Irlanda endurece las reglas del juego: la primera estrategia nacional contra el lavado de dinero (AML) golpea a las carteras privadas y al juego.

El Ministerio de Finanzas irlandés ha presentado un ambicioso documento que cambia radicalmente el panorama del mercado cripto local. Se trata de la primera estrategia nacional contra el blanqueo de dinero y la financiación del terrorismo (AML/CFT). No es una simple formalidad: el regulador apunta a los puntos más sensibles de la industria: el anonimato y los flujos transfronterizos.

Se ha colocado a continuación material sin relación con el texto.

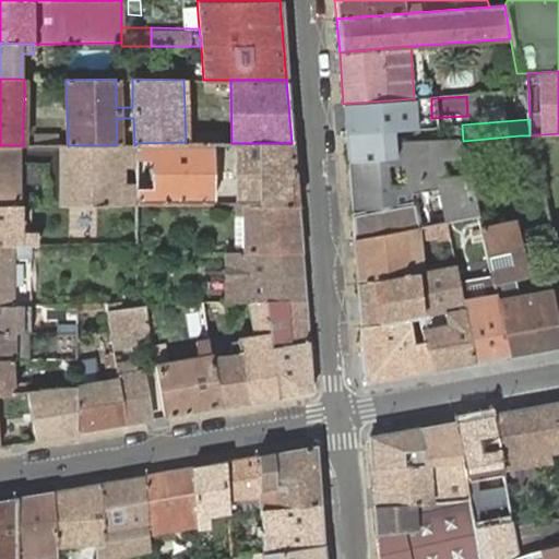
[(403,129),(345,133),(352,215),(353,240),(445,223),(454,221),(464,218),(476,216),(478,215),(474,194),(468,171),(464,150),(463,141),(405,143),(403,129)]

Enfoque en la privacidad y los riesgos externos
El golpe clave se dirige a las transferencias desde monederos cripto privados. Ahora, estas transacciones pasarán por controles reforzados, lo que prácticamente pone fin a los movimientos anónimos de fondos hacia la jurisdicción. Además, se introduce una diligencia debida mejorada para todas las operaciones con empresas cripto extranjeras. Esto significa que los exchanges y custodios irlandeses asumirán una mayor responsabilidad sobre el origen de los fondos de contrapartes internacionales.
El juego bajo la lupa
Se presta especial atención al uso de criptomonedas en los juegos de azar. Se están desarrollando estándares sectoriales específicos para aceptar activos digitales como fuente de fondos en el juego. Es un paso lógico: este sector se utiliza a menudo para blanquear ingresos delictivos debido a la alta velocidad de las transacciones y la dificultad de rastreo.
En cuanto a la implementación de las normas del reglamento europeo MiCA en materia de AML/CFT, las autoridades irlandesas informan de una fase «bastante avanzada». Sin embargo, los estándares sectoriales reales, según el documento, no entrarán en funcionamiento antes de la segunda mitad de 2027. El desfase temporal es significativo, pero da a las empresas la oportunidad de prepararse para los nuevos requisitos.
Mi análisis: Irlanda busca claramente asumir el papel de regulador estricto en la UE, pero el horizonte de implementación de siete años resulta ambiguo. Por un lado, demuestra la seriedad de sus intenciones. Por otro, el mercado podría cambiar drásticamente en ese tiempo, y para 2027 estas medidas podrían resultar obsoletas o llegar tarde. La industria debería prepararse para que el anonimato se convierta en un lujo y el cumplimiento normativo, en el principal gasto.